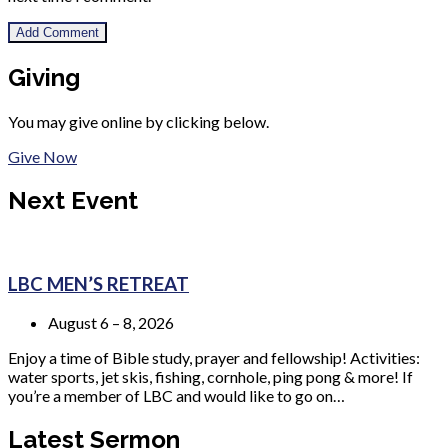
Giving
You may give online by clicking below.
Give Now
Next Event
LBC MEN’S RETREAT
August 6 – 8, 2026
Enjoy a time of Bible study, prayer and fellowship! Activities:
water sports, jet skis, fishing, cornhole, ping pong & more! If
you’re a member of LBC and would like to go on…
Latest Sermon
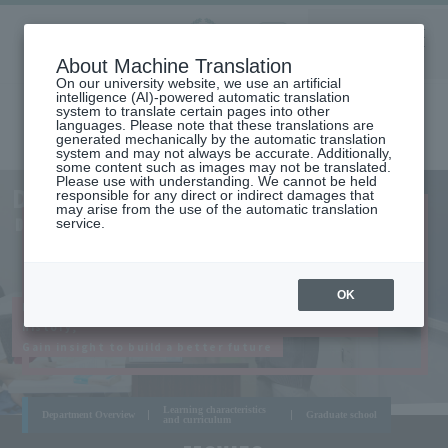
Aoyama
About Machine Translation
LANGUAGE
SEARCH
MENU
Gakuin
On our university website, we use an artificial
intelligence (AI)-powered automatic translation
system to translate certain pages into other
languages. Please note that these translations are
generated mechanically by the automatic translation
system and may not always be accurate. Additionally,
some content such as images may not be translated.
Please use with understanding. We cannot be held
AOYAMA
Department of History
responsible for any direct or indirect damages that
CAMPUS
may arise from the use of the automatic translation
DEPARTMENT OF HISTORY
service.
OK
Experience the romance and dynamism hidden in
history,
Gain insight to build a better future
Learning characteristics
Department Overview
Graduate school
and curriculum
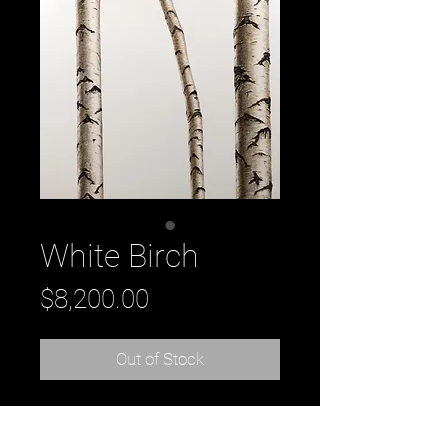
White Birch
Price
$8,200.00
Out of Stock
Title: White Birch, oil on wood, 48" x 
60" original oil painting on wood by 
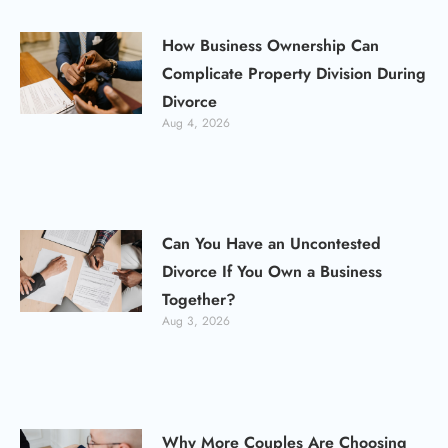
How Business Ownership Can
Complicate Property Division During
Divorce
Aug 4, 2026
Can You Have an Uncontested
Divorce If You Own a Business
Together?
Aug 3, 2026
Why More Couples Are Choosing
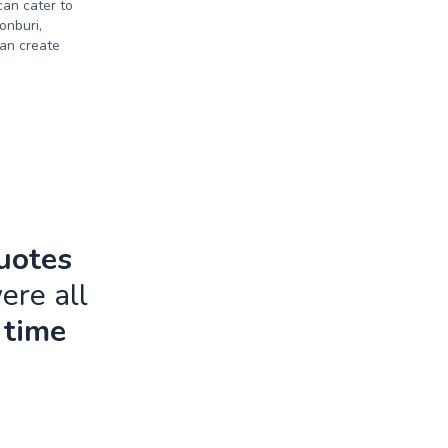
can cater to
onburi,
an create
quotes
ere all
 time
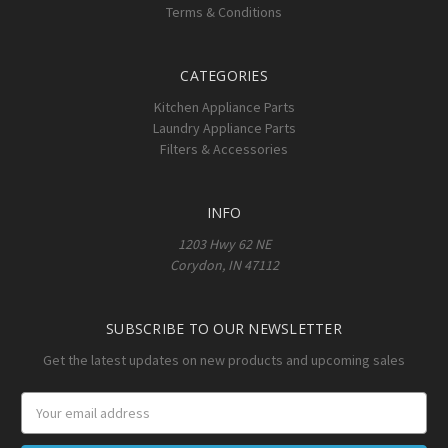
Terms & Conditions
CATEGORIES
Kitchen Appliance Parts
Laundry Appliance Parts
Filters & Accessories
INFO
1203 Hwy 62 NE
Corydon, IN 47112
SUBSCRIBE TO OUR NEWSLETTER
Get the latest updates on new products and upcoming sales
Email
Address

◇ ◇ ◇ ◇ ◇

Work to complete: Reproduce verbatim every line from the one containing "can cater to" through the end of the items, inclusive, and omit the pictures.

Output for this exercise:
can cater to
onburi,
an create
quotes
ere all
 time
Terms & Conditions
CATEGORIES
Kitchen Appliance Parts
Laundry Appliance Parts
Filters & Accessories
INFO
1203 Hwy 62 NE
Corydon, IN 47112
SUBSCRIBE TO OUR NEWSLETTER
Get the latest updates on new products and upcoming sales
Email
Address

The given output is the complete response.